Abstract

Scanning laser ophthalmoscopy (SLO) and optical coherence tomography (OCT) enable noninvasive in vivo diagnostic imaging and provide complementary en face and depth-resolved visualization of ophthalmic structures, respectively. We previously demonstrated concurrent multimodal swept-source spectrally encoded scanning laser ophthalmoscopy and OCT (SS-SESLO-OCT) at 1060 nm using a swept-source and double clad fiber coupler. Here, we present system enhancements and novel designs for a modular SS-SESLO-OCT scan-head that can be coupled to ophthalmic surgical microscope-integrated and slit-lamp imaging optics.
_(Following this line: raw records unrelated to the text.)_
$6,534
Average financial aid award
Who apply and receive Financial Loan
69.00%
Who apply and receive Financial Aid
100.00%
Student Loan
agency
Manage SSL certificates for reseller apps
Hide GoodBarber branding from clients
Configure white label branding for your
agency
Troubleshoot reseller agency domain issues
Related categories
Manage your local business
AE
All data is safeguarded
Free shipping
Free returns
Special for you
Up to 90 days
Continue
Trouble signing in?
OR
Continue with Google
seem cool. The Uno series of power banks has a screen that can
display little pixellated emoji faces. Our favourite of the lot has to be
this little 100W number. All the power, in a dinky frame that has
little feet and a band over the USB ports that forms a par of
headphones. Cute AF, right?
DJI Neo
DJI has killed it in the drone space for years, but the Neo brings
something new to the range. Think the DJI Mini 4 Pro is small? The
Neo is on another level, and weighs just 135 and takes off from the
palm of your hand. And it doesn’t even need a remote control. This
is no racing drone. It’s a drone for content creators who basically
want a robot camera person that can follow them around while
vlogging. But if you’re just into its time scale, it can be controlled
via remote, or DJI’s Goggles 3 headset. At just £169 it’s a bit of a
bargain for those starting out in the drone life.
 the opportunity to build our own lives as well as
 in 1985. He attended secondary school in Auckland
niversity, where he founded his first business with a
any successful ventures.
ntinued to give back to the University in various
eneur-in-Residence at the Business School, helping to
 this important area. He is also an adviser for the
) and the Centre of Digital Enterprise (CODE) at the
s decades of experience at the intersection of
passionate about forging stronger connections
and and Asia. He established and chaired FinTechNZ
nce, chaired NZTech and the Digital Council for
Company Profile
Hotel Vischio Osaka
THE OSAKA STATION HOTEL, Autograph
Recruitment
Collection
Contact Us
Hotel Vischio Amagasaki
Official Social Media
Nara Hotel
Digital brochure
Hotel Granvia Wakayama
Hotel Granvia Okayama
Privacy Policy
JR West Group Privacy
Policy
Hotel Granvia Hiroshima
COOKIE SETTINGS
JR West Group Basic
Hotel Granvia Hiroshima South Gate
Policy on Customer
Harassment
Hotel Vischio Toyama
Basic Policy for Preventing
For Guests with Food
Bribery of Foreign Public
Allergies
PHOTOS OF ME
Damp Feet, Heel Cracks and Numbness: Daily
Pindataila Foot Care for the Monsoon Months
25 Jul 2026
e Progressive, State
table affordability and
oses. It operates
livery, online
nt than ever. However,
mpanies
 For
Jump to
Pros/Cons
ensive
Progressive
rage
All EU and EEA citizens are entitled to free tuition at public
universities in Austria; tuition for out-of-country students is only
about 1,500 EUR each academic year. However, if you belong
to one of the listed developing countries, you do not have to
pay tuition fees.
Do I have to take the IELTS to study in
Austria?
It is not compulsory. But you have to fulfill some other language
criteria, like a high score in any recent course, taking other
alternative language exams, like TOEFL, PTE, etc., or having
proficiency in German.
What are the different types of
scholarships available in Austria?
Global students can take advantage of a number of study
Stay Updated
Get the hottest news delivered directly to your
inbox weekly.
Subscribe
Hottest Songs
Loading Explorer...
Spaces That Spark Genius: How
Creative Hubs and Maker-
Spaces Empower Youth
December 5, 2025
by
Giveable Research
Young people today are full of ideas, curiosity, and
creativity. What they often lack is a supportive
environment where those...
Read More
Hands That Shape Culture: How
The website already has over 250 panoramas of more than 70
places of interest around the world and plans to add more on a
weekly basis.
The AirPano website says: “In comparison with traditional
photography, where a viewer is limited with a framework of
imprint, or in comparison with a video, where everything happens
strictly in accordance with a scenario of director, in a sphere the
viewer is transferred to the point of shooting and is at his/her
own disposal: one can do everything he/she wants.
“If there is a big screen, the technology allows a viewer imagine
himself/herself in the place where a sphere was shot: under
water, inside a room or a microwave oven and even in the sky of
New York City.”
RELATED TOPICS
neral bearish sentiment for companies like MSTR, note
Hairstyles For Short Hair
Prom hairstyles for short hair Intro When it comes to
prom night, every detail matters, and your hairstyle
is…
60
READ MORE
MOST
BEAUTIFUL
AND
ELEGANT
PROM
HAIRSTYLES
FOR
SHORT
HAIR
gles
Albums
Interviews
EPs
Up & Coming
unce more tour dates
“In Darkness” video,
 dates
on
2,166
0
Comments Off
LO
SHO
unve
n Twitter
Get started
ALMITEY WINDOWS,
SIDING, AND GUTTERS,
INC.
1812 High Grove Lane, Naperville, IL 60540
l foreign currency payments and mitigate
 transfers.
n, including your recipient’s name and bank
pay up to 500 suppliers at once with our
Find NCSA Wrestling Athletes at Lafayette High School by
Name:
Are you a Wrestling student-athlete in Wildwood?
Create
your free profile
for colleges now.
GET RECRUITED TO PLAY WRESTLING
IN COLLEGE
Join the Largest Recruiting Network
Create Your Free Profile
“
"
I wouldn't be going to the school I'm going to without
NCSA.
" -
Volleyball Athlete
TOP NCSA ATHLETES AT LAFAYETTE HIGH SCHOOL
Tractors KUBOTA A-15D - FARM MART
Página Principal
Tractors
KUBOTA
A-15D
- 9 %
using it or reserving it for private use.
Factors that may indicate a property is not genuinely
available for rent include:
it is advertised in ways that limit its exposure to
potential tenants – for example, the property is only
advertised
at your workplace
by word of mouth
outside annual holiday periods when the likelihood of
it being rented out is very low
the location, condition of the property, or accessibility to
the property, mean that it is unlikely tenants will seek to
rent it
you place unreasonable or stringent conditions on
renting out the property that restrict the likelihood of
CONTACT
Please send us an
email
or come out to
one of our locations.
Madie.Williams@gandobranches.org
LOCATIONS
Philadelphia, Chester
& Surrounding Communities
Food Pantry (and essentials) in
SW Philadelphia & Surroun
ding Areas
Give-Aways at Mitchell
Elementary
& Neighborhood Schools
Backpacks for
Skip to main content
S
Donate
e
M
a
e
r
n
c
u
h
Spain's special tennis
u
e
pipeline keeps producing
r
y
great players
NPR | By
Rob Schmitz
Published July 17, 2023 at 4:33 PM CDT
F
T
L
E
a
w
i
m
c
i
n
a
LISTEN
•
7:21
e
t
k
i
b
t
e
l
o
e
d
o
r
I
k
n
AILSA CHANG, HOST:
Multimodal SS-SESLO-OCT was demonstrated using a custom-built swept-source OCT engine with a 200 kHz 1060 nm source that was optically buffered for concurrent SESLO and OCT imaging at 100% duty cycle and 400 kHz sweep-rate. A shared optical relay and fast-axis galvanometer ensured inherent co-registration between SESLO and OCT field-of-views and concurrent acquisition of an en face SESLO image with each OCT cross-section. SESLO and OCT frames were acquired at 200 fps with 2560 x 2000 pix. (spectral x lateral). We show in vivo human ophthalmic imaging data using surgical microscope-integrated and slit-lamp imaging relays to demonstrate the utility of our SS-SESLO-OCT design. Our self-contained modular scan-head can be used for either intraoperative guidance or clinical diagnostics and reduces the complexity, cost, and maintenance required for clinical translation of these technologies. We believe concurrent multimodal SS-SESLO-OCT may benefit 1) intraoperative imaging by allowing for real-time surgical feedback, instrument tracking, and overlays of computationally extracted image-based surrogate biomarkers of disease, and 2) slit-lamp imaging by enabling aiming, image registration, and multi-field mosaicking.